• **TASK BRIEF**: Produce an exact copy of the data below.

• **DATA FOR THE TASK**:
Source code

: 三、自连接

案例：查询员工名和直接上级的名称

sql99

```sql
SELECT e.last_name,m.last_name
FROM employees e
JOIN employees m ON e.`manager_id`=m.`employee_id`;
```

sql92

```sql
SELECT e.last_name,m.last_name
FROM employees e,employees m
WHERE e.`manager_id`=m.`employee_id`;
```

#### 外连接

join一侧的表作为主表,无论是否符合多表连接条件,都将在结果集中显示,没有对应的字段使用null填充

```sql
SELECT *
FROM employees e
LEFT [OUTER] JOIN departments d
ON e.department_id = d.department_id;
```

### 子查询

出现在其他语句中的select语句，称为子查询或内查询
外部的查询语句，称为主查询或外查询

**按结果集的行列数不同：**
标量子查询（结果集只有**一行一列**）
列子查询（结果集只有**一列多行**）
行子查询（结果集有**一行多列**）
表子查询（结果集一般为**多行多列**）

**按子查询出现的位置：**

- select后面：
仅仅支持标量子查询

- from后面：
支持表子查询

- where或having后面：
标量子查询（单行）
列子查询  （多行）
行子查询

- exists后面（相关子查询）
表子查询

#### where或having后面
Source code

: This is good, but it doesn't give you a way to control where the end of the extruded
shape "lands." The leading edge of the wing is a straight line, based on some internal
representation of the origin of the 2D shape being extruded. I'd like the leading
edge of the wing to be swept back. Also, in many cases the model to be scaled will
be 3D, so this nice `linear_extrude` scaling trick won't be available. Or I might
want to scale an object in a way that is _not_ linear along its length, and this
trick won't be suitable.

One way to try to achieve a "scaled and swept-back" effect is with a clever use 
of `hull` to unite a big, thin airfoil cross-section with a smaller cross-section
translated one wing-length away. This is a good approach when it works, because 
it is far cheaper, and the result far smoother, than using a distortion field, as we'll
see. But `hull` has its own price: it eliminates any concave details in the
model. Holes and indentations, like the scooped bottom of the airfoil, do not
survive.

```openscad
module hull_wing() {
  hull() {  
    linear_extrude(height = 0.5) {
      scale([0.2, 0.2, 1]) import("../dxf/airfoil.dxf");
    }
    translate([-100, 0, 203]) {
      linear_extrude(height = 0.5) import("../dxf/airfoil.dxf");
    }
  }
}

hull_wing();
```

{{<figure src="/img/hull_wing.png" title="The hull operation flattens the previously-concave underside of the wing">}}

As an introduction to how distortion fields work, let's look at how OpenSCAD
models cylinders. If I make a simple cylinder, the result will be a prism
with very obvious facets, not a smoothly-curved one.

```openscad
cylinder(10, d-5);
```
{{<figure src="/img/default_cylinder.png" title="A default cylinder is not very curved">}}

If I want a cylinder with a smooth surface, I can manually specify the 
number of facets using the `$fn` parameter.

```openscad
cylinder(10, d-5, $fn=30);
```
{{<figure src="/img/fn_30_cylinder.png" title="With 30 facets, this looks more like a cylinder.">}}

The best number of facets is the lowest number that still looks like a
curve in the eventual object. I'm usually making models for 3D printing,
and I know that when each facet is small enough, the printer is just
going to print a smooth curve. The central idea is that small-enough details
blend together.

• **PROBLEM SOLUTION**:
Source code

: 三、自连接

案例：查询员工名和直接上级的名称

sql99

```sql
SELECT e.last_name,m.last_name
FROM employees e
JOIN employees m ON e.`manager_id`=m.`employee_id`;
```

sql92

```sql
SELECT e.last_name,m.last_name
FROM employees e,employees m
WHERE e.`manager_id`=m.`employee_id`;
```

#### 外连接

join一侧的表作为主表,无论是否符合多表连接条件,都将在结果集中显示,没有对应的字段使用null填充

```sql
SELECT *
FROM employees e
LEFT [OUTER] JOIN departments d
ON e.department_id = d.department_id;
```

### 子查询

出现在其他语句中的select语句，称为子查询或内查询
外部的查询语句，称为主查询或外查询

**按结果集的行列数不同：**
标量子查询（结果集只有**一行一列**）
列子查询（结果集只有**一列多行**）
行子查询（结果集有**一行多列**）
表子查询（结果集一般为**多行多列**）

**按子查询出现的位置：**

- select后面：
仅仅支持标量子查询

- from后面：
支持表子查询

- where或having后面：
标量子查询（单行）
列子查询  （多行）
行子查询

- exists后面（相关子查询）
表子查询

#### where或having后面
Source code

: This is good, but it doesn't give you a way to control where the end of the extruded
shape "lands." The leading edge of the wing is a straight line, based on some internal
representation of the origin of the 2D shape being extruded. I'd like the leading
edge of the wing to be swept back. Also, in many cases the model to be scaled will
be 3D, so this nice `linear_extrude` scaling trick won't be available. Or I might
want to scale an object in a way that is _not_ linear along its length, and this
trick won't be suitable.

One way to try to achieve a "scaled and swept-back" effect is with a clever use 
of `hull` to unite a big, thin airfoil cross-section with a smaller cross-section
translated one wing-length away. This is a good approach when it works, because 
it is far cheaper, and the result far smoother, than using a distortion field, as we'll
see. But `hull` has its own price: it eliminates any concave details in the
model. Holes and indentations, like the scooped bottom of the airfoil, do not
survive.

```openscad
module hull_wing() {
  hull() {  
    linear_extrude(height = 0.5) {
      scale([0.2, 0.2, 1]) import("../dxf/airfoil.dxf");
    }
    translate([-100, 0, 203]) {
      linear_extrude(height = 0.5) import("../dxf/airfoil.dxf");
    }
  }
}

hull_wing();
```

{{<figure src="/img/hull_wing.png" title="The hull operation flattens the previously-concave underside of the wing">}}

As an introduction to how distortion fields work, let's look at how OpenSCAD
models cylinders. If I make a simple cylinder, the result will be a prism
with very obvious facets, not a smoothly-curved one.

```openscad
cylinder(10, d-5);
```
{{<figure src="/img/default_cylinder.png" title="A default cylinder is not very curved">}}

If I want a cylinder with a smooth surface, I can manually specify the 
number of facets using the `$fn` parameter.

```openscad
cylinder(10, d-5, $fn=30);
```
{{<figure src="/img/fn_30_cylinder.png" title="With 30 facets, this looks more like a cylinder.">}}

The best number of facets is the lowest number that still looks like a
curve in the eventual object. I'm usually making models for 3D printing,
and I know that when each facet is small enough, the printer is just
going to print a smooth curve. The central idea is that small-enough details
blend together.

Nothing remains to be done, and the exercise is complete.